GEBA focuses on cultured isolates that have a formal species description (type strains). A frequent misconception is that FTY720 molecular weight the types used in taxonomy (type strains, type species, type genera etc.) are taxonomic types used for representing a certain taxon by its most typical member. If so, they were bound to, and dependent on, certain taxonomic views such as species concepts or even the general notion that evolution is best represented by a hierarchical classification such as the currently dominating Linnean taxonomy [3]. The critique of hierarchical classifications as being unsuitable for microbiology because of the occurrence of lateral gene transfer, yielding rather a network than a hierarchy [4], would then also affect GEBA.
But types are nomenclatural constructs which, given a certain taxonomic view, define which names are to be used for a taxon [5]. In microbiology, the use of type strains for genome projects has the additional practical advantage that these strains are guaranteed, or nearly so, to be deposited in at least two distinct culture collections in two distinct countries [6,7]. This ensures that living material is available for follow-up studies that test genome-sequence-derived hypotheses. The availability of biological reference material or even genomic DNA (gDNA) [8] is a great step forward to ensuring reproducibility of the results [2]. The target organisms of GEBA are selected using a 16S rRNA gene-sequence-based phylogenetic tree (the gene on which the current bacterial and archaeal classification is largely based [6,9]), progressively filling in the genomic gaps [10].

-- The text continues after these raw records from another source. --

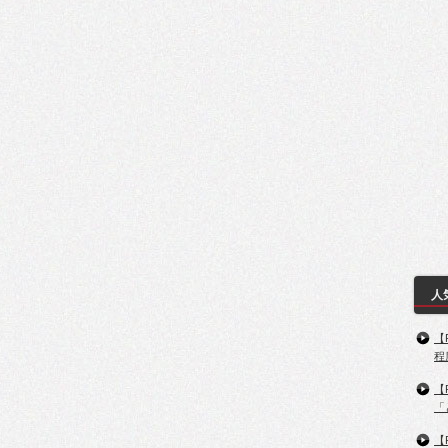
人
【
程
【
「
【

Phylogeny-driven genome-sequencing projects are promising for improving microbial classification [4] and particularly for the binning of metagenomic sequences [10]. In the long term, the genomes of representatives of each branch of the tree of life, and of all type strains at the time of accession into public culture collections, will likely be sequenced. But GEBA targeted the organisms deemed genomically more interesting [10] first, and thus required a phylogeny-derived scoring system [11,12] covering all strains of potential interest. GEBA started with a pilot project (165 strains) that was subsequently extended to approximately 250 target strains and then followed by two phases of 1,000 target strains each. About 140 GEBA genomes have been published at the time of writing (October 2012).
For instance, target organisms of the GEBA pilot project included the type strains of Ktedonobacter racemifer, the bacterium with the largest genome sequence obtained to date [13], and Pyrolobus fumarii, the archaeon with the highest Anacetrapib known optimal temperature [14]. Taxonomic conclusions (e.g., reclassifications) were drawn from some of the newly obtained genomic information [15,16].